Lorsque j’étais à Londres, j’osai composer en anglais un petit Essai sur la poésie épique[1], dans lequel je pris la liberté de dire que nos bons juges français ne manqueraient pas de relever toutes les fautes dont je viens de parler. Ce que j’avais prévu est arrivé, et la plupart des critiques de ce pays-ci ont jugé, autant qu’on le peut faire sur une traduction, que le Paradis perdu est un ouvrage plus singulier que naturel, plus plein d’imagination que de grâces, et de hardiesse que de choix, dont le sujet est tout idéal, et qui semble n’être pas fait pour l’homme.


CONCLUSION.

Nous n’avions point de poëme épique en France, et je ne sais même si nous en avons aujourd’hui, La Henriade, à la vérité, a été imprimée souvent ; mais il y aurait trop de présomption à regarder ce poëme comme un ouvrage qui doit passer à la postérité, et effacer la honte qu’on a reprochée si longtemps à la France de n’avoir pu produire un poëme épique. C’est au temps seul à confirmer la réputation des grands ouvrages. Les artistes ne sont bien jugés que quand ils ne sont plus.
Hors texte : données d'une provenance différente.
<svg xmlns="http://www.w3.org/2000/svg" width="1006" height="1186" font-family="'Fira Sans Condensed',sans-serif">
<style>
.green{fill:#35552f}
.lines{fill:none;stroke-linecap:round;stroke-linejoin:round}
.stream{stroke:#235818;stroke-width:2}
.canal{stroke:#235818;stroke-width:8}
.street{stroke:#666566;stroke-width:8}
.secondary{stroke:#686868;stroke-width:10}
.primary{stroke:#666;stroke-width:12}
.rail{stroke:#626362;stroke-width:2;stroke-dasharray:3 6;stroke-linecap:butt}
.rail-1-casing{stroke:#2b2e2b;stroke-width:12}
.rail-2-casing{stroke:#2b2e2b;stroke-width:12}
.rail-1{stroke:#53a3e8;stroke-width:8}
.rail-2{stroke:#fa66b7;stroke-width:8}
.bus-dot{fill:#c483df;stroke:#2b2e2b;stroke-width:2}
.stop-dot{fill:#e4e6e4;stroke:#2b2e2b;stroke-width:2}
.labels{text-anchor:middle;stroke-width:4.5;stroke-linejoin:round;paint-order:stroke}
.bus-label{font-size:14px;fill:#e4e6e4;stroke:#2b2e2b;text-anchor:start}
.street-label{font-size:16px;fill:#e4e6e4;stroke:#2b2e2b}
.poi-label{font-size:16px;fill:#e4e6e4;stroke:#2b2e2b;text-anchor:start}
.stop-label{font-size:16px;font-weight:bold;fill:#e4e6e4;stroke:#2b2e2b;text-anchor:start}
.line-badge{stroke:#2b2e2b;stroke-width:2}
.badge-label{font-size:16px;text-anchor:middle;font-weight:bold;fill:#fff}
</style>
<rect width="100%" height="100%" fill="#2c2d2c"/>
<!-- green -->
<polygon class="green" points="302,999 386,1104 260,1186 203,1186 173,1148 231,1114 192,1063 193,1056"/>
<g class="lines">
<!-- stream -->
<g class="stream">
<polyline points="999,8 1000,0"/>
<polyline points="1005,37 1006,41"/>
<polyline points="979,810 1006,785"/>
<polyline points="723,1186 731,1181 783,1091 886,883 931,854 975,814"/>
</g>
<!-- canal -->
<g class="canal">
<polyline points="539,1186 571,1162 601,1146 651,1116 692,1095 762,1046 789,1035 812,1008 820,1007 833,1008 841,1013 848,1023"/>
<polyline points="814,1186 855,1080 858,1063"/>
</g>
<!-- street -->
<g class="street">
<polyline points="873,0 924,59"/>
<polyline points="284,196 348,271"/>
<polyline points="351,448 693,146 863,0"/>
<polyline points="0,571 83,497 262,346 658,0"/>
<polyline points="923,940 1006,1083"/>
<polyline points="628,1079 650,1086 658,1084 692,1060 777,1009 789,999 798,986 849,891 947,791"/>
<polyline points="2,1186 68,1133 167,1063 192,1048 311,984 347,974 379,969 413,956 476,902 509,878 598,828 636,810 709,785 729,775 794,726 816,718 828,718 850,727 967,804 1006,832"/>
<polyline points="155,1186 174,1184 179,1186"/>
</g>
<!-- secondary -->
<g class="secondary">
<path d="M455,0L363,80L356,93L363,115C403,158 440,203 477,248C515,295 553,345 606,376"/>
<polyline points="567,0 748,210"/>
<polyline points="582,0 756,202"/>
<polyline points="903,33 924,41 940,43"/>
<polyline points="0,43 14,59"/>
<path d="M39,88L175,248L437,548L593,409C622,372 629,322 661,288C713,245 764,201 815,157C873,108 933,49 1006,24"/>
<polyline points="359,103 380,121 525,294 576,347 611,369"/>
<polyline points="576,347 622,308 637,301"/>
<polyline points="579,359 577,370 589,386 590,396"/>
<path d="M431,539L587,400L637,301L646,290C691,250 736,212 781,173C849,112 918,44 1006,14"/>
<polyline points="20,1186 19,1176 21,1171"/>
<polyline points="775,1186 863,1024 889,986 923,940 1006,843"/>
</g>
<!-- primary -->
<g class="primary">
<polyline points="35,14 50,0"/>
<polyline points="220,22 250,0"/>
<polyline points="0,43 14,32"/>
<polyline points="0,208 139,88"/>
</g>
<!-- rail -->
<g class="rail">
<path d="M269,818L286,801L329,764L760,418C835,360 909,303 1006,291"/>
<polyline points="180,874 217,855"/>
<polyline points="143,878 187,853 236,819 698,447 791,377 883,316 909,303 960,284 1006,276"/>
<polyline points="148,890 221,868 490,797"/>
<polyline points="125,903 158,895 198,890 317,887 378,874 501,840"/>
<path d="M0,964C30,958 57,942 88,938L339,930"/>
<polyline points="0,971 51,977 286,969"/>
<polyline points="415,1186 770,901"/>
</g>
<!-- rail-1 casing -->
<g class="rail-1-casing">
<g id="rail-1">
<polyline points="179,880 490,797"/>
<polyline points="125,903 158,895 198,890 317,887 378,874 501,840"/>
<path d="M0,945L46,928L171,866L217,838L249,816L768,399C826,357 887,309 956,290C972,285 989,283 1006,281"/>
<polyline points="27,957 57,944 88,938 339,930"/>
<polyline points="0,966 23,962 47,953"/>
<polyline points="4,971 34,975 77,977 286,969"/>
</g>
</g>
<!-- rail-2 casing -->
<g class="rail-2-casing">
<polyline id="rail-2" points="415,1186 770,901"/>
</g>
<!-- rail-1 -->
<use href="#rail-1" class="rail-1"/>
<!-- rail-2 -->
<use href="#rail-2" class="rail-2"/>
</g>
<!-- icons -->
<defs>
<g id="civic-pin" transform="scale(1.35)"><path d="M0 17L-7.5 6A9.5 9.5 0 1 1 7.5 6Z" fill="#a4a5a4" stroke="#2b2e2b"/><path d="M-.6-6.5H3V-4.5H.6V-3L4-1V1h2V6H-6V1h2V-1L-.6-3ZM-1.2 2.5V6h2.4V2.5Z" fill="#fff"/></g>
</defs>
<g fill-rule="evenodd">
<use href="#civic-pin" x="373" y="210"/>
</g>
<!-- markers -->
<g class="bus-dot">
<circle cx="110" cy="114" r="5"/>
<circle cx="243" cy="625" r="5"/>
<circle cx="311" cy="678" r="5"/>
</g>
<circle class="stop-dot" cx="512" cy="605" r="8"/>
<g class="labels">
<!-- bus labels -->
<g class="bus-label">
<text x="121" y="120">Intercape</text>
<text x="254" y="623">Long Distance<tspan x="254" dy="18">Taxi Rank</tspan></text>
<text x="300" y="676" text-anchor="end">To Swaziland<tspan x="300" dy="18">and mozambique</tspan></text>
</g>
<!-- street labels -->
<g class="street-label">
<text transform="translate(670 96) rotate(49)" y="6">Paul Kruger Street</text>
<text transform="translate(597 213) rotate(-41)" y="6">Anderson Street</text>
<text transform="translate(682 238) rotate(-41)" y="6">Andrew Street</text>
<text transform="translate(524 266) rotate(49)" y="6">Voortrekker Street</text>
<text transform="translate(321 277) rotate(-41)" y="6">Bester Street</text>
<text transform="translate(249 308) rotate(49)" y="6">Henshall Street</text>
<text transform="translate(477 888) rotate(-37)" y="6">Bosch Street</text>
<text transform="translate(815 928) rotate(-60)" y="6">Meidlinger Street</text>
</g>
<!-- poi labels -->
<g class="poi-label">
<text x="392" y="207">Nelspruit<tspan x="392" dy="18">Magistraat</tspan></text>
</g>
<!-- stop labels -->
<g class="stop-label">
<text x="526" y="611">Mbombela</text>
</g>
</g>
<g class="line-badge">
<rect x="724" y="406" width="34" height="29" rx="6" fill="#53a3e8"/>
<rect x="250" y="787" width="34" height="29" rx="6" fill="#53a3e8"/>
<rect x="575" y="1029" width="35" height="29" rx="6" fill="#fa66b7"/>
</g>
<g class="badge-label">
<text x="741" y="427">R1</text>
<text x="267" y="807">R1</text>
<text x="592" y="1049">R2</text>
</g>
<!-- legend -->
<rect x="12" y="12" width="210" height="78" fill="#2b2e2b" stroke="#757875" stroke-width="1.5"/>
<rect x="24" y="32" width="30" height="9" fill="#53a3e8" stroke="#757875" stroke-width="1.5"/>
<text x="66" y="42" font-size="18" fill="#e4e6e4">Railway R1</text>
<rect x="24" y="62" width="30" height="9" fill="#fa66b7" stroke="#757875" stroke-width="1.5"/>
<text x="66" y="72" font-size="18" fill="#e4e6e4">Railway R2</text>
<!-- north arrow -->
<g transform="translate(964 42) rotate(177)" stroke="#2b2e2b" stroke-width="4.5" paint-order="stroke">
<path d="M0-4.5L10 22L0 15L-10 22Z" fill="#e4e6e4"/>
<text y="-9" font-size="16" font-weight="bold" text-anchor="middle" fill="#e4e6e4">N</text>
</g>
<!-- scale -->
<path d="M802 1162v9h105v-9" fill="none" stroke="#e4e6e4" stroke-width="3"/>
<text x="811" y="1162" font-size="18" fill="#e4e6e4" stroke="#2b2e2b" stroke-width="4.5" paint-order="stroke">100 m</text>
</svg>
Il est honteux pour nous, à la vérité, que les étrangers se vantent d’avoir des poëmes épiques, et que nous, qui avons réussi en tant de genres, nous soyons forcés d’avouer, sur ce point, notre stérilité et notre faiblesse. L’Europe a cru les Français incapables de l’épopée ; mais il y a un peu d’injustice à juger la France sur les Chapelain, les Lemoyne, les Desmarets, les Cassaigne, et les Scudéri. Si un écrivain, célèbre d’ailleurs, avait échoué dans cette entreprise ; si un Corneille, un Despréaux, un Racine, avaient fait de mauvais poëmes épiques, on aurait raison de croire l’esprit français incapable de cet ouvrage : mais aucun de nos grands hommes n’a travaillé dans ce genre ; il n’y a eu que les plus faibles qui aient osé porter ce fardeau, et ils ont succombé.

  1. C’est en partie celui-ci même, qui, en plusieurs endroits, est une traduction littérale de l’ouvrage anglais. (Note de Voltaire, 1756.)